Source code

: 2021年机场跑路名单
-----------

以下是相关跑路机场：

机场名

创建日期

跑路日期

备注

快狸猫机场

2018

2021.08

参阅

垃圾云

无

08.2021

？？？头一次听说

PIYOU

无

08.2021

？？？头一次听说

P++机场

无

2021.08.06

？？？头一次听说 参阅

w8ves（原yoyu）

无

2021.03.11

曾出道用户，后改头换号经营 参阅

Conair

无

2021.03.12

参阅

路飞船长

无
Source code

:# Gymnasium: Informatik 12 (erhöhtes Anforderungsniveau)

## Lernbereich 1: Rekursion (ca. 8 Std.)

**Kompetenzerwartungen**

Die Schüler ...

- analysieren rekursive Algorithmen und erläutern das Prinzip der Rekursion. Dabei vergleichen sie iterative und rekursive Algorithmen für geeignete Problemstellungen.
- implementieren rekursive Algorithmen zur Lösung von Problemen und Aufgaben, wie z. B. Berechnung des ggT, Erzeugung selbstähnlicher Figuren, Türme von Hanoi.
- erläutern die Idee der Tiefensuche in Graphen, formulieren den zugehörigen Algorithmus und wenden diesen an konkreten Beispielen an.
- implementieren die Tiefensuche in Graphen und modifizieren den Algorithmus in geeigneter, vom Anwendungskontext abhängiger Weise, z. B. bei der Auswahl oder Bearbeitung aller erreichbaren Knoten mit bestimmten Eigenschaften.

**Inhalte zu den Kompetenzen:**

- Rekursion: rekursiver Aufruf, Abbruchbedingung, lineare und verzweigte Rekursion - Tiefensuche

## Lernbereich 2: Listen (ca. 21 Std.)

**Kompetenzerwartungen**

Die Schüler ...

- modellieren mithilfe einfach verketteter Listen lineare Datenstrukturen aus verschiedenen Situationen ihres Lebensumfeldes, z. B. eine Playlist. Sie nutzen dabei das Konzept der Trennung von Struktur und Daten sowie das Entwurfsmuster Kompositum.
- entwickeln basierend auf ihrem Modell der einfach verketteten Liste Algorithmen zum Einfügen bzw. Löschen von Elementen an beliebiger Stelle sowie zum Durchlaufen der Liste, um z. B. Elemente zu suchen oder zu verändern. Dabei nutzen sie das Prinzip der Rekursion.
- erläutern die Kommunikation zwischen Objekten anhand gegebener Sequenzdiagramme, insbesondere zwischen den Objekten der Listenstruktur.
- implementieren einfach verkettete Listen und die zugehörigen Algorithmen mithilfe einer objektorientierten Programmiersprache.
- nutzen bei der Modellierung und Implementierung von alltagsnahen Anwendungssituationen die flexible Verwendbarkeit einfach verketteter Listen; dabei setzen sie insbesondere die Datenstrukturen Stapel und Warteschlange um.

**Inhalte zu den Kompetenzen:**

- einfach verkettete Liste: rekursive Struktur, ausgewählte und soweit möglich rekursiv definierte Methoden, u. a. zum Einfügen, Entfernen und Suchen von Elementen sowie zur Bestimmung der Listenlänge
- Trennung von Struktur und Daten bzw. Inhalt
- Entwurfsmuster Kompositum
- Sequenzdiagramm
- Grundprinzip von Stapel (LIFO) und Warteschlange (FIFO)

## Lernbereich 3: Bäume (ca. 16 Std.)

::::

What is required.
Extract every line of the records that contains the string "Einfügen", matching case exactly.

Answer for this exercise.
- entwickeln basierend auf ihrem Modell der einfach verketteten Liste Algorithmen zum Einfügen bzw. Löschen von Elementen an beliebiger Stelle sowie zum Durchlaufen der Liste, um z. B. Elemente zu suchen oder zu verändern. Dabei nutzen sie das Prinzip der Rekursion.
- einfach verkettete Liste: rekursive Struktur, ausgewählte und soweit möglich rekursiv definierte Methoden, u. a. zum Einfügen, Entfernen und Suchen von Elementen sowie zur Bestimmung der Listenlänge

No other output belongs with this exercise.